(WORK REQUEST) A stretch of the entries below is to be set down exactly, running from the line with "and the bridge is" through the line with "## What's next?", both included, and no other line.

(Stored data entries)
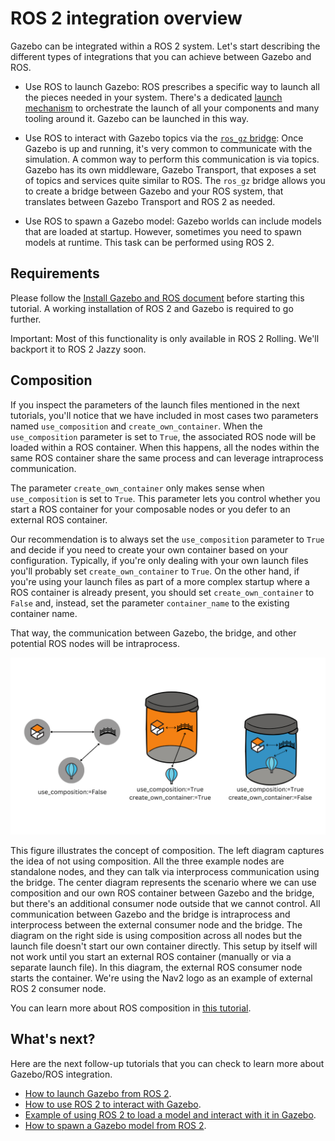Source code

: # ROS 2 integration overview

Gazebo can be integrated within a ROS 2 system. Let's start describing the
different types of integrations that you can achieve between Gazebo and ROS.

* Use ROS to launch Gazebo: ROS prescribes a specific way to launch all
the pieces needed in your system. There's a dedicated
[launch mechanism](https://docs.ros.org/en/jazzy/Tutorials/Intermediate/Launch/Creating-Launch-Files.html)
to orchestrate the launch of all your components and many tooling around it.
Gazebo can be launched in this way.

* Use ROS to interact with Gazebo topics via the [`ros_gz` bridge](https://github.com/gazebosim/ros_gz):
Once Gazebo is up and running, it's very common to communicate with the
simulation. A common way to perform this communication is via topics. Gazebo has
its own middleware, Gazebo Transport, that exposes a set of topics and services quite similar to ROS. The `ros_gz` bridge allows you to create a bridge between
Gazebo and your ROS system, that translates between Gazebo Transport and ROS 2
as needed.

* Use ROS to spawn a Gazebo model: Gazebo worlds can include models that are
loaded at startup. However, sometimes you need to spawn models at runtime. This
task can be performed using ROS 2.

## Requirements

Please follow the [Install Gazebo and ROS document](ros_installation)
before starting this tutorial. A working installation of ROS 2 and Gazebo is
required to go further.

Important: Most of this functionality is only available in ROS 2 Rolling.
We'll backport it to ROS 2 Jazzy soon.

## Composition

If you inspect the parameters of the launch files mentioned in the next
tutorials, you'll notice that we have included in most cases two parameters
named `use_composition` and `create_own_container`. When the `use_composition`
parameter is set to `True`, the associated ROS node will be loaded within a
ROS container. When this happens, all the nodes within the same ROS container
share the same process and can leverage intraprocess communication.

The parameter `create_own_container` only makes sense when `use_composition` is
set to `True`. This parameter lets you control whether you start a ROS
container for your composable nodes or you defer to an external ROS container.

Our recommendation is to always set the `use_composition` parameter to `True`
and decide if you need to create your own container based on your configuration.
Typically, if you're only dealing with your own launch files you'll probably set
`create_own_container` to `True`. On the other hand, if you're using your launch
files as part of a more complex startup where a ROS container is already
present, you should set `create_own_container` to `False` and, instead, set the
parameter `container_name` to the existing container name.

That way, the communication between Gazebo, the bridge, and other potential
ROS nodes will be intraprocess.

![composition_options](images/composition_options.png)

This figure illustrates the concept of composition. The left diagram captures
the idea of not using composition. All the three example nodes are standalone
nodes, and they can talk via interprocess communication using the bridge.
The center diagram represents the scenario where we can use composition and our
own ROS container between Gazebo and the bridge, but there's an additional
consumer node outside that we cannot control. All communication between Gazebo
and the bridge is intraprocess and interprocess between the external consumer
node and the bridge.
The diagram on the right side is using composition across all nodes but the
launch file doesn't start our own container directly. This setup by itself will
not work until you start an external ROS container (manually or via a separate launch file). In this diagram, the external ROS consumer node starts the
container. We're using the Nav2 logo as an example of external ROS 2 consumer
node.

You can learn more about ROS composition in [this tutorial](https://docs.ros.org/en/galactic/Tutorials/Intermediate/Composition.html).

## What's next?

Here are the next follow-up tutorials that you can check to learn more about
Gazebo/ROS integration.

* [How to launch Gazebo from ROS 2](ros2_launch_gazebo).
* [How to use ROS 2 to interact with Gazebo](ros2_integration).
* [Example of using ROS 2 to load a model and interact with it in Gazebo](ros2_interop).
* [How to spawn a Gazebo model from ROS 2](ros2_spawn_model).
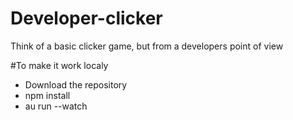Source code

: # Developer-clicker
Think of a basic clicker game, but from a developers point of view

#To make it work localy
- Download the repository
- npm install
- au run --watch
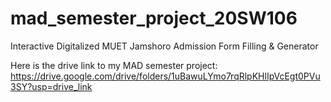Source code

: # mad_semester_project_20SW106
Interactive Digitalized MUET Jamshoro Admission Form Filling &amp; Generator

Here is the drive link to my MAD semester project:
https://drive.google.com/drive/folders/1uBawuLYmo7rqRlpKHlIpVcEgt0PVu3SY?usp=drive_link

(TASK ANSWER)
and the bridge is intraprocess and interprocess between the external consumer
node and the bridge.
The diagram on the right side is using composition across all nodes but the
launch file doesn't start our own container directly. This setup by itself will
not work until you start an external ROS container (manually or via a separate launch file). In this diagram, the external ROS consumer node starts the
container. We're using the Nav2 logo as an example of external ROS 2 consumer
node.

You can learn more about ROS composition in [this tutorial](https://docs.ros.org/en/galactic/Tutorials/Intermediate/Composition.html).

## What's next?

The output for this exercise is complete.